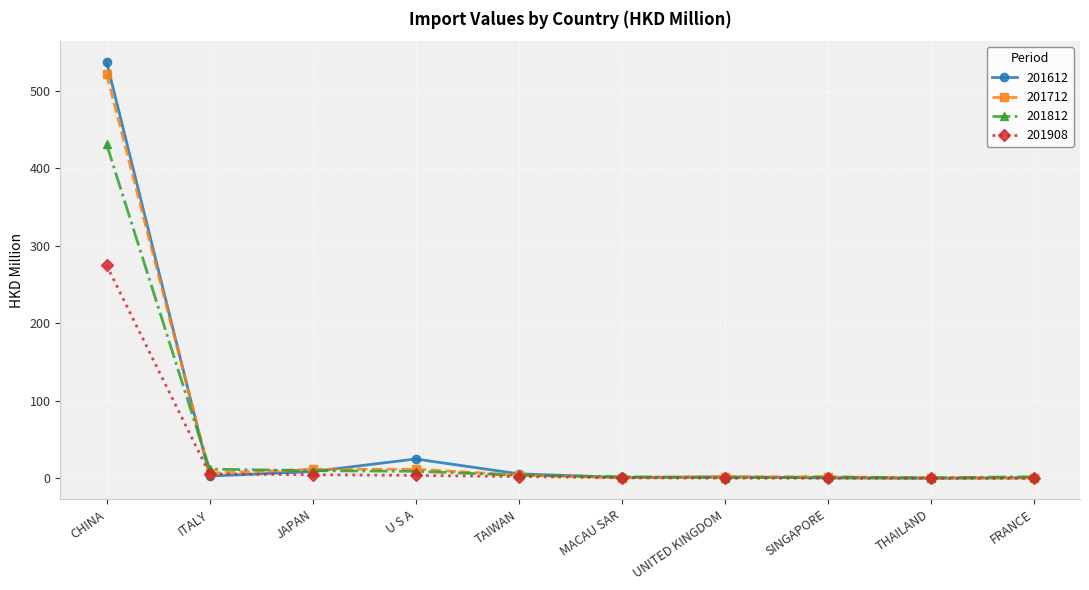

What is the maximum value shown in the chart?

537.3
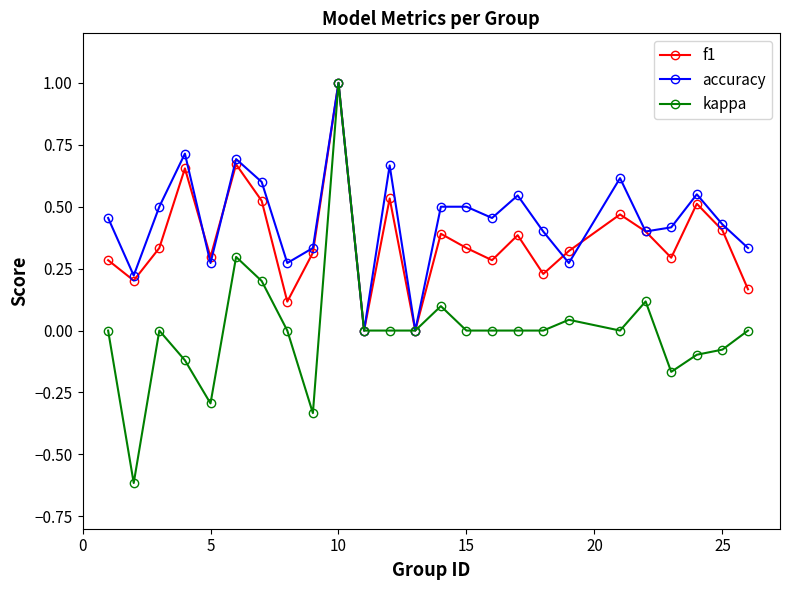

True or false: f1 and accuracy intersect in this chart.

True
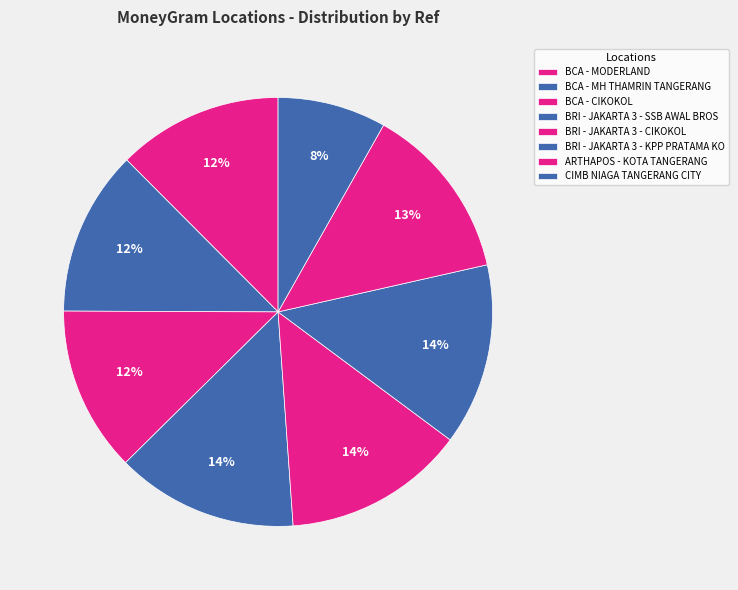

To the nearest percent, what percentage of the pie is ARTHAPOS - KOTA TANGERANG?

13%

########################################

Find every line above that contains the word "chart", matching case exactly, and copy each one.

* **Answer space**:
What is the maximum value shown in the chart?
True or false: f1 and accuracy intersect in this chart.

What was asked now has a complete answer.